In my only trip to Circuit of the Americas, to cover the NTT IndyCar Series race in 2019, I must admit I didn’t come away thinking that place would be perfect for NASCAR.
But I do remember watching a support series that weekend, the Mazda MX-5 Cup, and being amazed how perfect COTA is for a spec series. The racing was door-to-door, bumper-to-bumper and three/four/five-wide at certain places on the track.
Which spawned this thought when NASCAR’s NextGen package was introduced: If those spec Mazdas could create high drama at the spectacular facility in Austin, Texas, could the new NextGen car be a natural at COTA? NASCAR raced last year at the track, but the impact was muffled because rain caused an early end to the race.

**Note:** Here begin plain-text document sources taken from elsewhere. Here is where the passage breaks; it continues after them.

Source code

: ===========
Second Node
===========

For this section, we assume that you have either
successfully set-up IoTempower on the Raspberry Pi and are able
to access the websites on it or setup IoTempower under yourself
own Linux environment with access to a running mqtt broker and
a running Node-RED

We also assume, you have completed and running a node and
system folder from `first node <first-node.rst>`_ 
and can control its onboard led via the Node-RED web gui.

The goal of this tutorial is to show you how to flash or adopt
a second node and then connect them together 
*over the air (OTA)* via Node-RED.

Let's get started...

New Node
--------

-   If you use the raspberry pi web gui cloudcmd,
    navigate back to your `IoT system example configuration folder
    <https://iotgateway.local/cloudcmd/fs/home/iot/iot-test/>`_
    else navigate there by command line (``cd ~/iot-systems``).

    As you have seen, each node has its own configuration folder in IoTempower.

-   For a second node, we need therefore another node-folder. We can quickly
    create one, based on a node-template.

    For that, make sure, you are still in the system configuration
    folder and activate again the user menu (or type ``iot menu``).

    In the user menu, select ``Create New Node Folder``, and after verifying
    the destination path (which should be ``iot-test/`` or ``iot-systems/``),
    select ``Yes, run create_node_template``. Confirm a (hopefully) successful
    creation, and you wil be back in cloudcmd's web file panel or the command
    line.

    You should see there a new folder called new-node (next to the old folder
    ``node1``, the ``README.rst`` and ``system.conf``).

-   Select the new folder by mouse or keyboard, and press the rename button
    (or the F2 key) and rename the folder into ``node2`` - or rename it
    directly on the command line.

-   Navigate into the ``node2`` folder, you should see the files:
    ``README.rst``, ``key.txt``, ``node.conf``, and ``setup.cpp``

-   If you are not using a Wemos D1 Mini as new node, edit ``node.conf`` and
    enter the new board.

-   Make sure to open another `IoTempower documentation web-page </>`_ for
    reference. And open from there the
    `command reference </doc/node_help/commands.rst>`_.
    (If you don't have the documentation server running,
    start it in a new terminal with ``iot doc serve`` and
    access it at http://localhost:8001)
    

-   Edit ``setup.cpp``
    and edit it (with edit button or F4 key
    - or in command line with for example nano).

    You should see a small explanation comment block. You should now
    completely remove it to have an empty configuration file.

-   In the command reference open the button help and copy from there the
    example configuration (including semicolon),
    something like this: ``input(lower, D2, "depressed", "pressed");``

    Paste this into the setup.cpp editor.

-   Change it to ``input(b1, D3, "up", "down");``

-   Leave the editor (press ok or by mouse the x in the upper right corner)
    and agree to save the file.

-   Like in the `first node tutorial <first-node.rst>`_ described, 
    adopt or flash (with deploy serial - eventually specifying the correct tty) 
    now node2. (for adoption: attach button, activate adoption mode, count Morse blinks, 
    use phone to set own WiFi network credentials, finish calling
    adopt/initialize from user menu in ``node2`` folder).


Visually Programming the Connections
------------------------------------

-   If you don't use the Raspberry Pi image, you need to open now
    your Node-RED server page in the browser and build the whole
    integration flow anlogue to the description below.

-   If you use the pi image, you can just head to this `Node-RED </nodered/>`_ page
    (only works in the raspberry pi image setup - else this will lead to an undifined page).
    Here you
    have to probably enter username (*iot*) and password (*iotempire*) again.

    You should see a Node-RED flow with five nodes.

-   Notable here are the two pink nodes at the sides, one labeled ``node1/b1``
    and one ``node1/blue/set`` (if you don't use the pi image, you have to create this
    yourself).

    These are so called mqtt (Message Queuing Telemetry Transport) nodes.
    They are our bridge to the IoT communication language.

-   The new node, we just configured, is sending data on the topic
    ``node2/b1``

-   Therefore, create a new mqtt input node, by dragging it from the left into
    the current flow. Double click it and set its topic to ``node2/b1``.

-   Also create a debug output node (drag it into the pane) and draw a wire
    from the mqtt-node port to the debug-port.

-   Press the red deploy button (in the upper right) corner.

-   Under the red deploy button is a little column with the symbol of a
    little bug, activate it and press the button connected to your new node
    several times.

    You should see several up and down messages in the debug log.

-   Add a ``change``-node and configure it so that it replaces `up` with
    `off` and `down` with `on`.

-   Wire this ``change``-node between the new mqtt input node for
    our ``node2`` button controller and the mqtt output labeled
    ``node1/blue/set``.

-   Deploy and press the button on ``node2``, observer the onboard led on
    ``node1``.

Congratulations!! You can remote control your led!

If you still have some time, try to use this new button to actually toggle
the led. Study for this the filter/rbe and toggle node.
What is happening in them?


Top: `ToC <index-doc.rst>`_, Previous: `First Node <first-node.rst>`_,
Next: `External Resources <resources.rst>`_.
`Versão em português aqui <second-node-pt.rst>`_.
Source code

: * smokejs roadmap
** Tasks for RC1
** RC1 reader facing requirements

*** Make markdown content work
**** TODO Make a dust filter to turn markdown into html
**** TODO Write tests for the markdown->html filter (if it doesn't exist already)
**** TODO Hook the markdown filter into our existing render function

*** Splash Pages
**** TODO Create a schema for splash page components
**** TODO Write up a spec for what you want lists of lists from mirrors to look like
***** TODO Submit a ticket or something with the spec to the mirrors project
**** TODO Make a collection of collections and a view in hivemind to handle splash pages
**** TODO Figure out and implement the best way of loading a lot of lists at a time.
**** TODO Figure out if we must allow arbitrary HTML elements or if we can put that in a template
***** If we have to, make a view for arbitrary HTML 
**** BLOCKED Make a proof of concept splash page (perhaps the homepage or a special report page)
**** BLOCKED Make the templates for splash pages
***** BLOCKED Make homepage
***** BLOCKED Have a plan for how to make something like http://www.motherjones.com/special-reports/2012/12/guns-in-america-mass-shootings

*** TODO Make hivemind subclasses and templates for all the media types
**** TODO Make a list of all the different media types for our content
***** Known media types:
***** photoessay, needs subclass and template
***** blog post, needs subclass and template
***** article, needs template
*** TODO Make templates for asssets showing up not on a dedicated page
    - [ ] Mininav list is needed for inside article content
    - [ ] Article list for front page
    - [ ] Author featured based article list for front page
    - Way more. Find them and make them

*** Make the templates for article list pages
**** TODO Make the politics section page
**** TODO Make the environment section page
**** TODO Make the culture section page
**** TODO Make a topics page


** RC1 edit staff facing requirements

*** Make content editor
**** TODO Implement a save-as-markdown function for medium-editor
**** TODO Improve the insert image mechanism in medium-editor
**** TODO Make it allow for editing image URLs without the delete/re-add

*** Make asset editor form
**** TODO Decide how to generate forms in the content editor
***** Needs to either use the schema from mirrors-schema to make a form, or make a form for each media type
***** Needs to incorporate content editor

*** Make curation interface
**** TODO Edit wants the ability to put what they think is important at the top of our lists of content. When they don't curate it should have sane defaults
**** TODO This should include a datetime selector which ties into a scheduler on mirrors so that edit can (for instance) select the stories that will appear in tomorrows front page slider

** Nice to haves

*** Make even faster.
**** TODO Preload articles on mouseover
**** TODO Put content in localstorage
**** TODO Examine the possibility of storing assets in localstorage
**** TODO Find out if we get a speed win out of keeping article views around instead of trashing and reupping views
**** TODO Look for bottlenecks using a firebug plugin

This year, we’d already seen how the NextGen car performed in the first six races (including the exhibition at the LA Coliseum), and how the package and a talent-laden field of teams and drivers could create drama that often wasn’t settled until the last lap.
They didn’t disappoint on Sunday at COTA in the EchoPark Automotive Grand Prix, on what essentially was a 3.41-mile, 20-turn short track for these NASCAR drivers.
Ross Chastain kept his cool under the pressure of multiple restarts in the last 23 laps, then used as much muscle as he did finesse on the final lap – OK, maybe more muscle in the final corners — to win his first NASCAR Cup Series race. On a green-white-checker restart, Chastain lost the lead, regained it, lost it again after a nudge from A.J. Allmendinger, then regained it for good when he shouldered Allmendinger off-line on the next-to-last turn to win the race.
It was a marvelous moment for Chastain, a 29-year-old who showed his strength throughout the race, not only on the last lap. He led 31 of the 69 laps and endured five-wide restarts in the late stages of the event.
Besides Chastain, the Trackhouse Racing team showed that despite being a newcomer to the series, it can easily rumble with the big boys. Trackhouse, co-owned by Justin Marks and rapper Pitbull, bought Chip Ganassi Racing’s NASCAR assets in the offseason and added Chastain to its driver lineup, joining Daniel Suarez, who drove for Trackhouse last year. Suarez led the first 15 laps and won the first stage Sunday before a tire issue and mechanical problems left him 24th.
If that doesn’t speak to parity in the series, consider the guys who’ve won this season – six different drivers, all younger than 30 years old. Austin Cindric (23) won the Daytona 500, defending Cup champion Kyle Larson (29) won at Fontana, Alex Bowman (28) at Las Vegas, Chase Briscoe (27) at Phoenix, William Byron (24) at Atlanta and now Chastain.
You’ve got to look way back to the opening exhibition race where a cagy veteran, 31-year-old Joey Logano, won the Clash at the LA Coliseum. Maybe it’s early to say this is a changing of the guard in NASCAR’s top series, but it definitely comes to mind. The kids are coming to race, as Chastain, Briscoe, Bowman and Tyler Reddick showed when they each led at some point in the closing laps.
I’m not sure the quarter-mile track at the LA Coliseum had as much pushing, shoving and, with the race on the line, elbowing out of the way as Sunday’s race at COTA. The course features a long main straight, sweeping high-speed esses and another long back straight, all leading to slow-speed left-hand corners that make for dive-bomb pass attempts and, as we saw Sunday, full-contact racing.
Now, I’m not a big fan of blocking and hip-checking to gain positions and win a race, but that’s the NASCAR we have these days. And I’ll admit, it creates high drama. You shouldn’t dare look away, especially in the final laps.
NASCAR on a road course is good entertainment.
When the Cup cars first raced at COTA in 2021, we didn’t get the full effect because it rained during most of the race. There were three-wide restarts and tight racing, but the race ended 14 laps short of its intended distance. The only contact that winner Chase Elliott endured at the end was from high-fives and fist bumps with his team.
The weather Sunday was ideal, and so was the combination of COTA and NASCAR.